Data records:
# # # #

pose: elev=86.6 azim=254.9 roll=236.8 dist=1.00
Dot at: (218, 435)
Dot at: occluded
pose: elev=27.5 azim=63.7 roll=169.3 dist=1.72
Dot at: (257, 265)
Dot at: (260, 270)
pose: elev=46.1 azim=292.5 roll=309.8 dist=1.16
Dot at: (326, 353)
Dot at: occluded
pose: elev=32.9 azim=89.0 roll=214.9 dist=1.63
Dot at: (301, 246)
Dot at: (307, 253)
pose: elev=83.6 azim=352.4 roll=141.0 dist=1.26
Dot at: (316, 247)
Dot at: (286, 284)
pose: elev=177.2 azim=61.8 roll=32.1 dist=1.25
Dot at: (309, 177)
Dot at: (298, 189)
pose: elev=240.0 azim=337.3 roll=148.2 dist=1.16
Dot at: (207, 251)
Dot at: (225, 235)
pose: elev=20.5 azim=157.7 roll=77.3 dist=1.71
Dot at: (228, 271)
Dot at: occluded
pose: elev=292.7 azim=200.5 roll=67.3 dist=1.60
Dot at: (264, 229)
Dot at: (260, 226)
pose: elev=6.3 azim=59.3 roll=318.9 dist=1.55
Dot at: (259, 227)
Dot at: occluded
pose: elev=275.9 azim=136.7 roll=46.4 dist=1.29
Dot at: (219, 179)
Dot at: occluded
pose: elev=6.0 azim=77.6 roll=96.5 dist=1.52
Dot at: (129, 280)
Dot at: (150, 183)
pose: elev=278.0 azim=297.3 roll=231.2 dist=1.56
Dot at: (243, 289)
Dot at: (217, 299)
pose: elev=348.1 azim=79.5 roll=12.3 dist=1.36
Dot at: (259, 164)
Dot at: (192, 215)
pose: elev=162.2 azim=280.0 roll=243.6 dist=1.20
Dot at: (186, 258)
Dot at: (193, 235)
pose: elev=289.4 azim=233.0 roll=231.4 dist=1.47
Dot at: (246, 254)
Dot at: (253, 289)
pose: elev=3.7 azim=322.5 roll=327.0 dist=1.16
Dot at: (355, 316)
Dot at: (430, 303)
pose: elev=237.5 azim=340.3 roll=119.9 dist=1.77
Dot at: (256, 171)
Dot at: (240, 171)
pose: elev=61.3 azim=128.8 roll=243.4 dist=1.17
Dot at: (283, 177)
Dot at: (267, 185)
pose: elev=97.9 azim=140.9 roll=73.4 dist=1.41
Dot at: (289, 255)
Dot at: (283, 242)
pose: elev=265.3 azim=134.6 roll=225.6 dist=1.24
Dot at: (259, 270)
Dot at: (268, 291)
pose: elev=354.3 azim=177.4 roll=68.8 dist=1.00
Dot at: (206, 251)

# # # #

Task details ▸ Copy all of the lines above word for word.

Task solution ▸
pose: elev=86.6 azim=254.9 roll=236.8 dist=1.00
Dot at: (218, 435)
Dot at: occluded
pose: elev=27.5 azim=63.7 roll=169.3 dist=1.72
Dot at: (257, 265)
Dot at: (260, 270)
pose: elev=46.1 azim=292.5 roll=309.8 dist=1.16
Dot at: (326, 353)
Dot at: occluded
pose: elev=32.9 azim=89.0 roll=214.9 dist=1.63
Dot at: (301, 246)
Dot at: (307, 253)
pose: elev=83.6 azim=352.4 roll=141.0 dist=1.26
Dot at: (316, 247)
Dot at: (286, 284)
pose: elev=177.2 azim=61.8 roll=32.1 dist=1.25
Dot at: (309, 177)
Dot at: (298, 189)
pose: elev=240.0 azim=337.3 roll=148.2 dist=1.16
Dot at: (207, 251)
Dot at: (225, 235)
pose: elev=20.5 azim=157.7 roll=77.3 dist=1.71
Dot at: (228, 271)
Dot at: occluded
pose: elev=292.7 azim=200.5 roll=67.3 dist=1.60
Dot at: (264, 229)
Dot at: (260, 226)
pose: elev=6.3 azim=59.3 roll=318.9 dist=1.55
Dot at: (259, 227)
Dot at: occluded
pose: elev=275.9 azim=136.7 roll=46.4 dist=1.29
Dot at: (219, 179)
Dot at: occluded
pose: elev=6.0 azim=77.6 roll=96.5 dist=1.52
Dot at: (129, 280)
Dot at: (150, 183)
pose: elev=278.0 azim=297.3 roll=231.2 dist=1.56
Dot at: (243, 289)
Dot at: (217, 299)
pose: elev=348.1 azim=79.5 roll=12.3 dist=1.36
Dot at: (259, 164)
Dot at: (192, 215)
pose: elev=162.2 azim=280.0 roll=243.6 dist=1.20
Dot at: (186, 258)
Dot at: (193, 235)
pose: elev=289.4 azim=233.0 roll=231.4 dist=1.47
Dot at: (246, 254)
Dot at: (253, 289)
pose: elev=3.7 azim=322.5 roll=327.0 dist=1.16
Dot at: (355, 316)
Dot at: (430, 303)
pose: elev=237.5 azim=340.3 roll=119.9 dist=1.77
Dot at: (256, 171)
Dot at: (240, 171)
pose: elev=61.3 azim=128.8 roll=243.4 dist=1.17
Dot at: (283, 177)
Dot at: (267, 185)
pose: elev=97.9 azim=140.9 roll=73.4 dist=1.41
Dot at: (289, 255)
Dot at: (283, 242)
pose: elev=265.3 azim=134.6 roll=225.6 dist=1.24
Dot at: (259, 270)
Dot at: (268, 291)
pose: elev=354.3 azim=177.4 roll=68.8 dist=1.00
Dot at: (206, 251)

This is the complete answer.